## [MATERIAL FOR THIS TASK]
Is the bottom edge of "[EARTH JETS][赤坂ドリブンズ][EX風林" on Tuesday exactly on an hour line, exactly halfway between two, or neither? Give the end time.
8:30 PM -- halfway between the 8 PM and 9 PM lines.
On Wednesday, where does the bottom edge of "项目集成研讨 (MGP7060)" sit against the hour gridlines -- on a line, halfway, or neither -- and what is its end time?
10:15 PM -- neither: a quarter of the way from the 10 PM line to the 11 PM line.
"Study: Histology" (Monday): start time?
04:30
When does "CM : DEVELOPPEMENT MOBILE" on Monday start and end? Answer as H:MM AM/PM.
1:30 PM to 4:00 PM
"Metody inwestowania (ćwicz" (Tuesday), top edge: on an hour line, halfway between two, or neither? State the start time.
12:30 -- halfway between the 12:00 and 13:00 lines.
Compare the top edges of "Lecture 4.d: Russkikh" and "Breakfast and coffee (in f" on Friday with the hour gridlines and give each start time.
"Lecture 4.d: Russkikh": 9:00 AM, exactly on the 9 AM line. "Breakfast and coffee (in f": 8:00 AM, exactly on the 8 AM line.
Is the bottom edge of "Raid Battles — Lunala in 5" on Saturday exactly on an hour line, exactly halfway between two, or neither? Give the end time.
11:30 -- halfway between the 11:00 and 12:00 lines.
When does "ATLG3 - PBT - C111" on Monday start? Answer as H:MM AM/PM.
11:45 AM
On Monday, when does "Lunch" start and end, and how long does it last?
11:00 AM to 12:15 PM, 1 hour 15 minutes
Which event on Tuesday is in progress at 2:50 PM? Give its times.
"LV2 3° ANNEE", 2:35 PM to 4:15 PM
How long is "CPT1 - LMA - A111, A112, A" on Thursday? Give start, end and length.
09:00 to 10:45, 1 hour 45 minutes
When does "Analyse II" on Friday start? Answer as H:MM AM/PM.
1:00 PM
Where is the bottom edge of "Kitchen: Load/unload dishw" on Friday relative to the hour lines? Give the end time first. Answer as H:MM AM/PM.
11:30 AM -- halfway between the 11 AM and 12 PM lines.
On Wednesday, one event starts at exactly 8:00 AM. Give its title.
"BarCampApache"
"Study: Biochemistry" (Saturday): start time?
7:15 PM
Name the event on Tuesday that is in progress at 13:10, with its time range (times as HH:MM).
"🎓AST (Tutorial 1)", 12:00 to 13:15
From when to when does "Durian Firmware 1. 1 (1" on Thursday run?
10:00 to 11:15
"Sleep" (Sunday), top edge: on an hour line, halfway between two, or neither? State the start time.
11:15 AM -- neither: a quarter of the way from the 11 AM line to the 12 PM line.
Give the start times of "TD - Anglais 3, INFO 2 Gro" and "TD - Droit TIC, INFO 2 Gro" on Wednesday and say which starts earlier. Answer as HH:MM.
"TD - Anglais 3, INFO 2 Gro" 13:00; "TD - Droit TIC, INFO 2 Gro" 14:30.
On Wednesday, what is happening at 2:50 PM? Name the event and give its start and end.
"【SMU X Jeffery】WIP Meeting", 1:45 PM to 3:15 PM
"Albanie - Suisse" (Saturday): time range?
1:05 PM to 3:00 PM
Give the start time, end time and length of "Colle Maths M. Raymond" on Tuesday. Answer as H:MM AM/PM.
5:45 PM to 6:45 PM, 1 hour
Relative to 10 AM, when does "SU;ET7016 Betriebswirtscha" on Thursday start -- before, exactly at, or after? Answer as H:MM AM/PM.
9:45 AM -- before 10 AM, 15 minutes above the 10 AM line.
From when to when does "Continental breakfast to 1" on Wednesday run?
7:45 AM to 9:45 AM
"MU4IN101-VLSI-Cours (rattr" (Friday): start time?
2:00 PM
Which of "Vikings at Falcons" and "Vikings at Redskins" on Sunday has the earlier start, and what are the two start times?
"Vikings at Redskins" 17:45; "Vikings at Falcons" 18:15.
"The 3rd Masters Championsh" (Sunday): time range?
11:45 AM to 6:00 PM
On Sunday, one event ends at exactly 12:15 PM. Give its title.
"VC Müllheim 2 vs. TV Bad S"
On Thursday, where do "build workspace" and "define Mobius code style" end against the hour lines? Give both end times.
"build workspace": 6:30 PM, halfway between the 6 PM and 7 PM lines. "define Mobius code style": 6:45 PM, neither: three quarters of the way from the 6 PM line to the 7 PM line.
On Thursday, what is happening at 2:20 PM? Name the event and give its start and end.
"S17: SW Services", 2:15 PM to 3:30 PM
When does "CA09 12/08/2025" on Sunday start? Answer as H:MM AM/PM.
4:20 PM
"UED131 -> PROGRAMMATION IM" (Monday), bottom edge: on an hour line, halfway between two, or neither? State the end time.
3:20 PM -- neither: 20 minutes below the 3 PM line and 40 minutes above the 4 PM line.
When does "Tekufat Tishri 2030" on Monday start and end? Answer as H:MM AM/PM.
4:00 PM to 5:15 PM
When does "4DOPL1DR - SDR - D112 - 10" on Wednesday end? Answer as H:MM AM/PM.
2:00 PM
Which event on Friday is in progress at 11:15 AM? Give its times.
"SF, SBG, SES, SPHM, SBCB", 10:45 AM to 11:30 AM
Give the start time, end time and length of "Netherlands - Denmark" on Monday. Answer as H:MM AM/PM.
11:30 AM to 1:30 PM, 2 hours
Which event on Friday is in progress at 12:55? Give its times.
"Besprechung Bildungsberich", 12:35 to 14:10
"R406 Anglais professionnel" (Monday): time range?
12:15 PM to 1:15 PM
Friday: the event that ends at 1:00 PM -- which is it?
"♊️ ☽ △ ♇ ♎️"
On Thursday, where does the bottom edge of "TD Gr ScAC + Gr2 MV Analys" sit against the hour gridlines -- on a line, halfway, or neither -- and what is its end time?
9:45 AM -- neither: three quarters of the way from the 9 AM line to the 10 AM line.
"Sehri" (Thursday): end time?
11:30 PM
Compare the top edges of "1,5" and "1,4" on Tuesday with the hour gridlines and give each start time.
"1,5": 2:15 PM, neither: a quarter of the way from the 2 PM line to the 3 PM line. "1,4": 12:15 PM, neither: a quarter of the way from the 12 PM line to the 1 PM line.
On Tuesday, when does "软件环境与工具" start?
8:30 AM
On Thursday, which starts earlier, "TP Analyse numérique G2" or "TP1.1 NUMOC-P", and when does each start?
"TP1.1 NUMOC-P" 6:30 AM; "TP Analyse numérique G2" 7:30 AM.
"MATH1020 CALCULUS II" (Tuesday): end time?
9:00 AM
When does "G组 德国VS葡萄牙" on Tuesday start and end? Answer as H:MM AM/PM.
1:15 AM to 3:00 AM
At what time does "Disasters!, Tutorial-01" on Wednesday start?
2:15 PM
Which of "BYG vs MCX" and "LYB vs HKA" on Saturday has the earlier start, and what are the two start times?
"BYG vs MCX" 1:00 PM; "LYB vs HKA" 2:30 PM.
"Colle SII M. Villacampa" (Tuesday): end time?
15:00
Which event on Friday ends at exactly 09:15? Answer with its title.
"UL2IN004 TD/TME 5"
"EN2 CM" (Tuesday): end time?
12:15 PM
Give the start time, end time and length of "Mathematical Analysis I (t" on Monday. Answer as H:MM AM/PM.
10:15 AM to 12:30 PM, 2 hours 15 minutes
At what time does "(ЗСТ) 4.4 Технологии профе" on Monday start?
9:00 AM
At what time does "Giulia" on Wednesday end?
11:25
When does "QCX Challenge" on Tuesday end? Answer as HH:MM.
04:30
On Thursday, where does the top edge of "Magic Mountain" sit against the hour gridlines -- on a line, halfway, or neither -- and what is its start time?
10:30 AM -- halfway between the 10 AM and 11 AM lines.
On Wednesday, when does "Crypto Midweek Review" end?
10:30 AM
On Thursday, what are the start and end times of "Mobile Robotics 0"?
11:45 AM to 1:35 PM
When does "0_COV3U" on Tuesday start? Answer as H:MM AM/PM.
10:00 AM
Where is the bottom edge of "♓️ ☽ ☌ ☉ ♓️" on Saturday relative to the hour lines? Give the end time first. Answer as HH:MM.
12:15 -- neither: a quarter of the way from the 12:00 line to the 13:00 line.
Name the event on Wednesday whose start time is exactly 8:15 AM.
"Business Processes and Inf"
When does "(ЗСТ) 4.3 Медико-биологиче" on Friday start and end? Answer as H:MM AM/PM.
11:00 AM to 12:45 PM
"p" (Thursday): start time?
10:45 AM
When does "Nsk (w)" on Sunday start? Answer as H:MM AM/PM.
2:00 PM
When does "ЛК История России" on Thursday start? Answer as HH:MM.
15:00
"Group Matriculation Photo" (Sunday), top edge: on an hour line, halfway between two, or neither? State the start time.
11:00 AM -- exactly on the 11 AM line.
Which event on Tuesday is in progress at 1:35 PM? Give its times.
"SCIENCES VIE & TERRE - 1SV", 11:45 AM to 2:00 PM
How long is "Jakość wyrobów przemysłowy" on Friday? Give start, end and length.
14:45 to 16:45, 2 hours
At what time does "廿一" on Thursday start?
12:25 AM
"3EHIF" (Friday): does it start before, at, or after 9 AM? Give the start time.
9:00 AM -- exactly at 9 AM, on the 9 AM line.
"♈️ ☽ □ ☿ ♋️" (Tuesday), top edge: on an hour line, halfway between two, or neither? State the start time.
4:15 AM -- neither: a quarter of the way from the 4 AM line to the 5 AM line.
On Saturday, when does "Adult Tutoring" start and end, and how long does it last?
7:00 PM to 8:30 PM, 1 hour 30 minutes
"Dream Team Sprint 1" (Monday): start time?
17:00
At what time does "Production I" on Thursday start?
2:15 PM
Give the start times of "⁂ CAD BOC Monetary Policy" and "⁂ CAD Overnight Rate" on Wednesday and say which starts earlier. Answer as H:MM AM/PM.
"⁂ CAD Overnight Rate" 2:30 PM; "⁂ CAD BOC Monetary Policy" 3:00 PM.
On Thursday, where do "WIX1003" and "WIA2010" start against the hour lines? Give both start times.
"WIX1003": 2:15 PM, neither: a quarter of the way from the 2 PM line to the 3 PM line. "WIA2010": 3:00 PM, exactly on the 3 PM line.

## [AIM OF THE TASK]
Print the lines of the listing above verbatim, from the line containing "On Wednesday, one" through the line containing "12:00 to 13:15", both inclusive.

## [SOLUTION]
On Wednesday, one event starts at exactly 8:00 AM. Give its title.
"BarCampApache"
"Study: Biochemistry" (Saturday): start time?
7:15 PM
Name the event on Tuesday that is in progress at 13:10, with its time range (times as HH:MM).
"🎓AST (Tutorial 1)", 12:00 to 13:15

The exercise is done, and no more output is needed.